- **PROBLEM REQUIREMENTS**
Give back the whole listing exactly as written, pictures excluded.

** EXTRACTED MATERIAL follows **

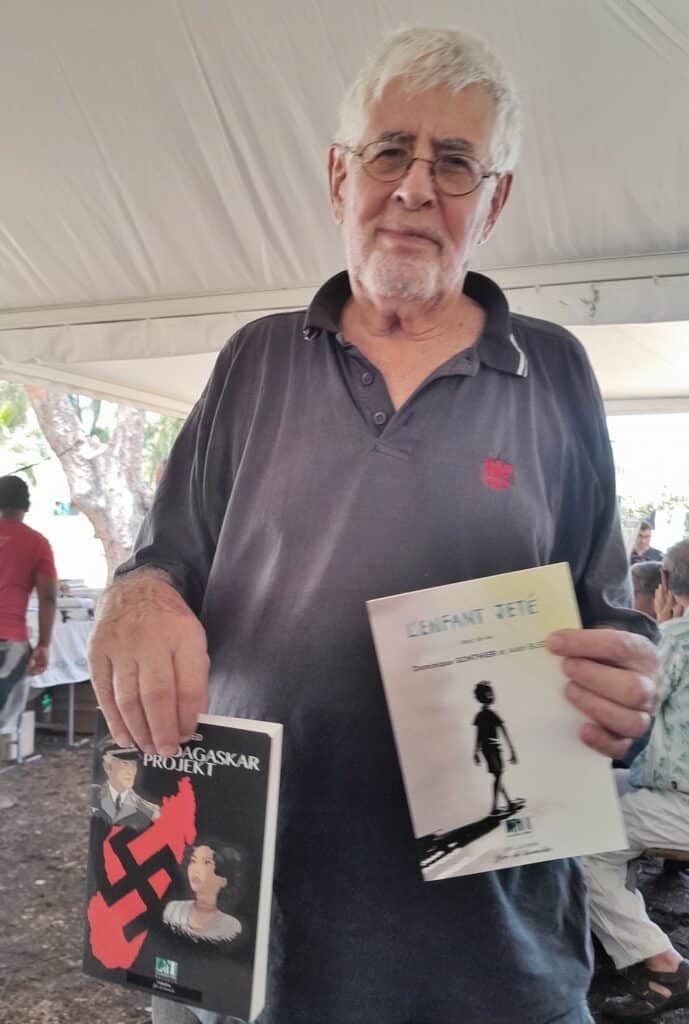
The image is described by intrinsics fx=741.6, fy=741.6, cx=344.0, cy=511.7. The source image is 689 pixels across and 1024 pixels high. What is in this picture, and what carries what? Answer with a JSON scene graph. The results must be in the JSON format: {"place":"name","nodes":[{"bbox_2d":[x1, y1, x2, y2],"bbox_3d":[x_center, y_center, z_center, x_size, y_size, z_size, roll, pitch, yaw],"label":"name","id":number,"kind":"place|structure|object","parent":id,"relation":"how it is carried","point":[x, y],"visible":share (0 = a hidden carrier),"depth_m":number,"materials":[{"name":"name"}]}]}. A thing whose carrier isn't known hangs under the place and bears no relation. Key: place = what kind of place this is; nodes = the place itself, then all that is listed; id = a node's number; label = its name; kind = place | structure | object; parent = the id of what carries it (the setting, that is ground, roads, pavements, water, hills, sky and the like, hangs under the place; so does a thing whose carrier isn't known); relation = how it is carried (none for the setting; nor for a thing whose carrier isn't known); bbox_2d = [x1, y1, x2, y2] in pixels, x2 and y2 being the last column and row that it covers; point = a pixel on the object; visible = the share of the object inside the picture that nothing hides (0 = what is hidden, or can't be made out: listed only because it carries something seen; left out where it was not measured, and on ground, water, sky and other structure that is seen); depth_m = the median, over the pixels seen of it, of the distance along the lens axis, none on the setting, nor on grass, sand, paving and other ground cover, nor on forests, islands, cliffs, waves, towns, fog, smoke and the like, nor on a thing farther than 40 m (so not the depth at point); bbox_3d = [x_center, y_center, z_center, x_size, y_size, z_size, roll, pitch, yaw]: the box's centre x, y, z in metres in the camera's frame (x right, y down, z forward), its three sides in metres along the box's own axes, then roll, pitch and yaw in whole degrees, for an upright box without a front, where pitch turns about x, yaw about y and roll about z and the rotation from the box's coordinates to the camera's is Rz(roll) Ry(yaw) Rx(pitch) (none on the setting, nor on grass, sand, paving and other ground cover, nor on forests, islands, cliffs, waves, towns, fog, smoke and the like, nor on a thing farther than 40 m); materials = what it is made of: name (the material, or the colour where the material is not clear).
{"place":"outdoors","nodes":[
{"label":"outdoors","id":0,"kind":"place"},
{"bbox_2d":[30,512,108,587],"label":"white wall","id":1,"kind":"structure","parent":0,"point":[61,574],"depth_m":10.84,"materials":[{"name":"white"}]},
{"bbox_2d":[0,734,688,1023],"label":"dirt ground","id":2,"kind":"structure","parent":0,"point":[59,750],"materials":[{"name":"brown"}]},
{"bbox_2d":[0,710,35,761],"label":"white box","id":3,"kind":"object","parent":2,"relation":"on","point":[29,730],"visible":0.68,"depth_m":4.71,"materials":[{"name":"white cardboard"}]},
{"bbox_2d":[0,474,59,773],"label":"man","id":4,"kind":"object","parent":2,"relation":"on","point":[53,578],"visible":0.99,"depth_m":4.24},
{"bbox_2d":[23,592,97,746],"bbox_3d":[-2.156,1.108,5.408,1.422,0.916,1.269,1,0,20],"label":"table","id":5,"kind":"object","parent":2,"relation":"on","point":[71,726],"visible":0.31,"depth_m":5.08,"materials":[{"name":"white fabric"}]},
{"bbox_2d":[26,604,94,689],"bbox_3d":[-2.130,0.935,5.311,1.049,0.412,1.163,1,0,20],"label":"tablecloth","id":6,"kind":"object","parent":5,"relation":"on","point":[79,672],"visible":0.34,"depth_m":5.00,"materials":[{"name":"white fabric"}]},
{"bbox_2d":[55,579,96,618],"bbox_3d":[-2.027,0.629,5.494,0.405,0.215,0.393,1,0,20],"label":"book stack","id":7,"kind":"object","parent":6,"relation":"on","point":[71,604],"visible":0.69,"depth_m":5.41,"materials":[{"name":"white paper"}]},
{"bbox_2d":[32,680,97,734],"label":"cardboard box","id":8,"kind":"object","parent":2,"relation":"on","point":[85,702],"visible":0.4,"depth_m":5.42,"materials":[{"name":"brown"}]},
{"bbox_2d":[86,24,666,1023],"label":"man","id":9,"kind":"object","parent":2,"relation":"on","point":[165,614],"visible":0.95,"depth_m":1.02},
{"bbox_2d":[81,710,282,1021],"bbox_3d":[-0.183,0.398,0.863,0.227,0.269,0.146,1,0,20],"label":"book","id":10,"kind":"object","parent":9,"relation":"in","point":[199,788],"visible":0.96,"depth_m":0.82,"materials":[{"name":"paper"}]},
{"bbox_2d":[365,563,631,882],"bbox_3d":[0.176,0.259,0.894,0.254,0.281,0.172,1,0,-9],"label":"book","id":11,"kind":"object","parent":9,"relation":"in","point":[446,698],"visible":0.99,"depth_m":0.86,"materials":[{"name":"paper"}]},
{"bbox_2d":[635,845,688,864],"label":"bench","id":12,"kind":"object","parent":2,"relation":"on","point":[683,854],"visible":0.33,"depth_m":2.54,"materials":[{"name":"brown wood"}]},
{"bbox_2d":[585,530,688,1016],"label":"person","id":13,"kind":"object","parent":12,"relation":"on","point":[651,778],"visible":0.76,"depth_m":2.30},
{"bbox_2d":[608,410,688,547],"label":"sky","id":14,"kind":"structure","parent":0,"point":[627,419],"materials":[{"name":"white"}]},
{"label":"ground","id":15,"kind":"structure","parent":0},
{"bbox_2d":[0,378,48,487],"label":"tree","id":16,"kind":"object","parent":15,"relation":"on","point":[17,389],"visible":0.51,"depth_m":12.88,"materials":[{"name":"green plant"}]},
{"bbox_2d":[24,384,152,577],"bbox_3d":[-2.856,-1.950,8.752,5.423,7.231,5.297,1,0,4],"label":"tree","id":17,"kind":"object","parent":15,"relation":"on","point":[67,465],"visible":0.34,"depth_m":8.50,"materials":[{"name":"plant"}]},
{"bbox_2d":[1,0,688,420],"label":"canopy tent","id":18,"kind":"object","parent":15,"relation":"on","point":[509,255],"visible":0.9,"depth_m":2.38,"materials":[{"name":"white fabric"}]},
{"bbox_2d":[628,520,663,564],"bbox_3d":[2.865,0.662,7.193,0.536,1.126,0.528,1,0,-18],"label":"man","id":19,"kind":"object","parent":15,"relation":"on","point":[641,538],"visible":0.38,"depth_m":7.15},
{"bbox_2d":[629,560,664,621],"bbox_3d":[1.615,0.714,3.854,0.554,0.894,0.532,1,0,32],"label":"person","id":20,"kind":"object","parent":15,"relation":"on","point":[639,582],"visible":0.26,"depth_m":3.81},
{"bbox_2d":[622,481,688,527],"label":"shrub","id":21,"kind":"object","parent":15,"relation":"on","point":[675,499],"visible":0.41,"depth_m":18.06,"materials":[{"name":"green plant"}]}
]}

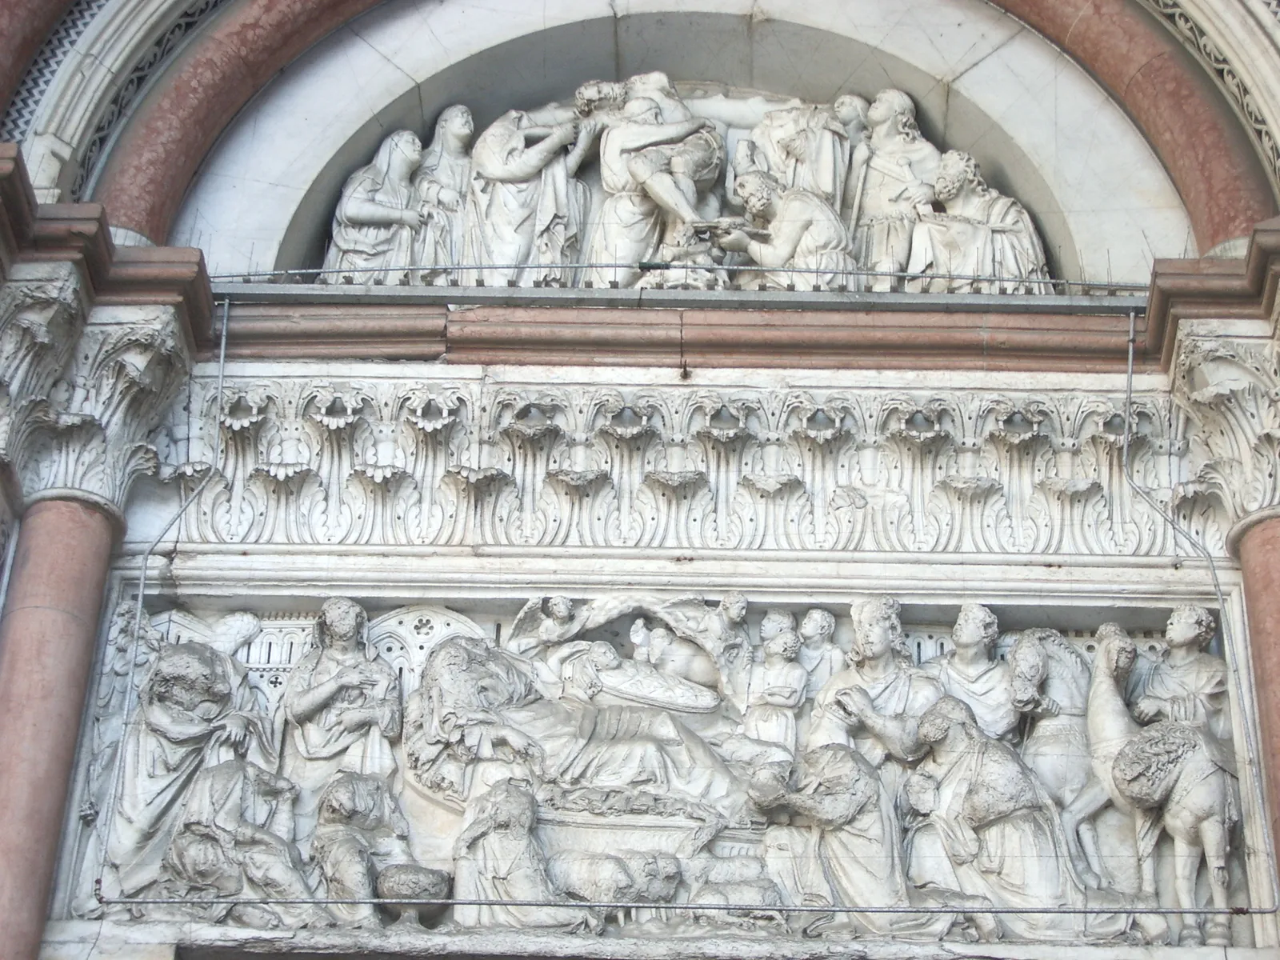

** End of EXTRACTED MATERIAL **

- **REPLY TO THE TASK**
The image is described by intrinsics fx=741.6, fy=741.6, cx=344.0, cy=511.7. The source image is 689 pixels across and 1024 pixels high. What is in this picture, and what carries what? Answer with a JSON scene graph. The results must be in the JSON format: {"place":"name","nodes":[{"bbox_2d":[x1, y1, x2, y2],"bbox_3d":[x_center, y_center, z_center, x_size, y_size, z_size, roll, pitch, yaw],"label":"name","id":number,"kind":"place|structure|object","parent":id,"relation":"how it is carried","point":[x, y],"visible":share (0 = a hidden carrier),"depth_m":number,"materials":[{"name":"name"}]}]}. A thing whose carrier isn't known hangs under the place and bears no relation. Key: place = what kind of place this is; nodes = the place itself, then all that is listed; id = a node's number; label = its name; kind = place | structure | object; parent = the id of what carries it (the setting, that is ground, roads, pavements, water, hills, sky and the like, hangs under the place; so does a thing whose carrier isn't known); relation = how it is carried (none for the setting; nor for a thing whose carrier isn't known); bbox_2d = [x1, y1, x2, y2] in pixels, x2 and y2 being the last column and row that it covers; point = a pixel on the object; visible = the share of the object inside the picture that nothing hides (0 = what is hidden, or can't be made out: listed only because it carries something seen; left out where it was not measured, and on ground, water, sky and other structure that is seen); depth_m = the median, over the pixels seen of it, of the distance along the lens axis, none on the setting, nor on grass, sand, paving and other ground cover, nor on forests, islands, cliffs, waves, towns, fog, smoke and the like, nor on a thing farther than 40 m (so not the depth at point); bbox_3d = [x_center, y_center, z_center, x_size, y_size, z_size, roll, pitch, yaw]: the box's centre x, y, z in metres in the camera's frame (x right, y down, z forward), its three sides in metres along the box's own axes, then roll, pitch and yaw in whole degrees, for an upright box without a front, where pitch turns about x, yaw about y and roll about z and the rotation from the box's coordinates to the camera's is Rz(roll) Ry(yaw) Rx(pitch) (none on the setting, nor on grass, sand, paving and other ground cover, nor on forests, islands, cliffs, waves, towns, fog, smoke and the like, nor on a thing farther than 40 m); materials = what it is made of: name (the material, or the colour where the material is not clear).
{"place":"outdoors","nodes":[
{"label":"outdoors","id":0,"kind":"place"},
{"bbox_2d":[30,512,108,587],"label":"white wall","id":1,"kind":"structure","parent":0,"point":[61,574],"depth_m":10.84,"materials":[{"name":"white"}]},
{"bbox_2d":[0,734,688,1023],"label":"dirt ground","id":2,"kind":"structure","parent":0,"point":[59,750],"materials":[{"name":"brown"}]},
{"bbox_2d":[0,710,35,761],"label":"white box","id":3,"kind":"object","parent":2,"relation":"on","point":[29,730],"visible":0.68,"depth_m":4.71,"materials":[{"name":"white cardboard"}]},
{"bbox_2d":[0,474,59,773],"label":"man","id":4,"kind":"object","parent":2,"relation":"on","point":[53,578],"visible":0.99,"depth_m":4.24},
{"bbox_2d":[23,592,97,746],"bbox_3d":[-2.156,1.108,5.408,1.422,0.916,1.269,1,0,20],"label":"table","id":5,"kind":"object","parent":2,"relation":"on","point":[71,726],"visible":0.31,"depth_m":5.08,"materials":[{"name":"white fabric"}]},
{"bbox_2d":[26,604,94,689],"bbox_3d":[-2.130,0.935,5.311,1.049,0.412,1.163,1,0,20],"label":"tablecloth","id":6,"kind":"object","parent":5,"relation":"on","point":[79,672],"visible":0.34,"depth_m":5.00,"materials":[{"name":"white fabric"}]},
{"bbox_2d":[55,579,96,618],"bbox_3d":[-2.027,0.629,5.494,0.405,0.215,0.393,1,0,20],"label":"book stack","id":7,"kind":"object","parent":6,"relation":"on","point":[71,604],"visible":0.69,"depth_m":5.41,"materials":[{"name":"white paper"}]},
{"bbox_2d":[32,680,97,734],"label":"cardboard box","id":8,"kind":"object","parent":2,"relation":"on","point":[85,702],"visible":0.4,"depth_m":5.42,"materials":[{"name":"brown"}]},
{"bbox_2d":[86,24,666,1023],"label":"man","id":9,"kind":"object","parent":2,"relation":"on","point":[165,614],"visible":0.95,"depth_m":1.02},
{"bbox_2d":[81,710,282,1021],"bbox_3d":[-0.183,0.398,0.863,0.227,0.269,0.146,1,0,20],"label":"book","id":10,"kind":"object","parent":9,"relation":"in","point":[199,788],"visible":0.96,"depth_m":0.82,"materials":[{"name":"paper"}]},
{"bbox_2d":[365,563,631,882],"bbox_3d":[0.176,0.259,0.894,0.254,0.281,0.172,1,0,-9],"label":"book","id":11,"kind":"object","parent":9,"relation":"in","point":[446,698],"visible":0.99,"depth_m":0.86,"materials":[{"name":"paper"}]},
{"bbox_2d":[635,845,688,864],"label":"bench","id":12,"kind":"object","parent":2,"relation":"on","point":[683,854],"visible":0.33,"depth_m":2.54,"materials":[{"name":"brown wood"}]},
{"bbox_2d":[585,530,688,1016],"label":"person","id":13,"kind":"object","parent":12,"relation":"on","point":[651,778],"visible":0.76,"depth_m":2.30},
{"bbox_2d":[608,410,688,547],"label":"sky","id":14,"kind":"structure","parent":0,"point":[627,419],"materials":[{"name":"white"}]},
{"label":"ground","id":15,"kind":"structure","parent":0},
{"bbox_2d":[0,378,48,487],"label":"tree","id":16,"kind":"object","parent":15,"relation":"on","point":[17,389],"visible":0.51,"depth_m":12.88,"materials":[{"name":"green plant"}]},
{"bbox_2d":[24,384,152,577],"bbox_3d":[-2.856,-1.950,8.752,5.423,7.231,5.297,1,0,4],"label":"tree","id":17,"kind":"object","parent":15,"relation":"on","point":[67,465],"visible":0.34,"depth_m":8.50,"materials":[{"name":"plant"}]},
{"bbox_2d":[1,0,688,420],"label":"canopy tent","id":18,"kind":"object","parent":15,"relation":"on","point":[509,255],"visible":0.9,"depth_m":2.38,"materials":[{"name":"white fabric"}]},
{"bbox_2d":[628,520,663,564],"bbox_3d":[2.865,0.662,7.193,0.536,1.126,0.528,1,0,-18],"label":"man","id":19,"kind":"object","parent":15,"relation":"on","point":[641,538],"visible":0.38,"depth_m":7.15},
{"bbox_2d":[629,560,664,621],"bbox_3d":[1.615,0.714,3.854,0.554,0.894,0.532,1,0,32],"label":"person","id":20,"kind":"object","parent":15,"relation":"on","point":[639,582],"visible":0.26,"depth_m":3.81},
{"bbox_2d":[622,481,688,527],"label":"shrub","id":21,"kind":"object","parent":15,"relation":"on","point":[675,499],"visible":0.41,"depth_m":18.06,"materials":[{"name":"green plant"}]}
]}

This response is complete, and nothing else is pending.